Bana döndü. Sinirini kontrol altına almaya çalıştığı belliydi. Elini yüzüme getirdi. Herhangi yara var mı diye bakıyordu. Sızlayan kolumun aksine kalbimin ağrıdığını söylemezdim. Benim gibi bir boş boğaz bunu nasıl saklayacaktı bilmiyordu.

“Bir şey sorma ozan. Beni sadece evet götür.”
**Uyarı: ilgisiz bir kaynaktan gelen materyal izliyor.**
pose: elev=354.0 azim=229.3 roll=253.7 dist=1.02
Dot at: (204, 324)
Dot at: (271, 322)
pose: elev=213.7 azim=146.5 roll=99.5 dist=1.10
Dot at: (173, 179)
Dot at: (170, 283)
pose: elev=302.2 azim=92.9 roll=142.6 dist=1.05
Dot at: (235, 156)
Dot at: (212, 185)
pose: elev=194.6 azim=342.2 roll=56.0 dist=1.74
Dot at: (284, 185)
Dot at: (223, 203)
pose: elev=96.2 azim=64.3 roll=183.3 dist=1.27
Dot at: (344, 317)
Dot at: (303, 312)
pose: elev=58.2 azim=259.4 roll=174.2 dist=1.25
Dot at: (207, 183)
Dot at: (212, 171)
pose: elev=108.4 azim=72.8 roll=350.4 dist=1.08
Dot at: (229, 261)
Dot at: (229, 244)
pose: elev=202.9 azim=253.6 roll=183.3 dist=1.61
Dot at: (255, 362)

Emir değil ricaydı. Endişeli yüzü bütün vücudumda dolanıyordu. En sonunda beni kendine çekti. Öyle sıkı sarıldı ki bütün kemiklerimi un ufak edecek sandım.

Öyle bir sarıldı ki beni bir daha bırakmayacağını umdum çaresizce.

“Özür dilerim çiçek. “diye mırıldandı saçlarıma küçük bir öpücük kondururken. Neden özür dilediğini bilmiyordum.

***

Eve geldiğimizde kimse yoktu. Hissettiğim rahatlama görmeye değerdi. Birde ozan vardı. Bir şahin gibi beni izliyordu. Babasıyla aramızda tatsız bir konuşma geçtiğinin farkındaydı. Geçmişti de. Yalnızca ona söylemeyecektim. Hem ne diyebilirdim ki? Tebrikler kardeşin olacak mı? Annesinin bu habere sevineceğine emindim.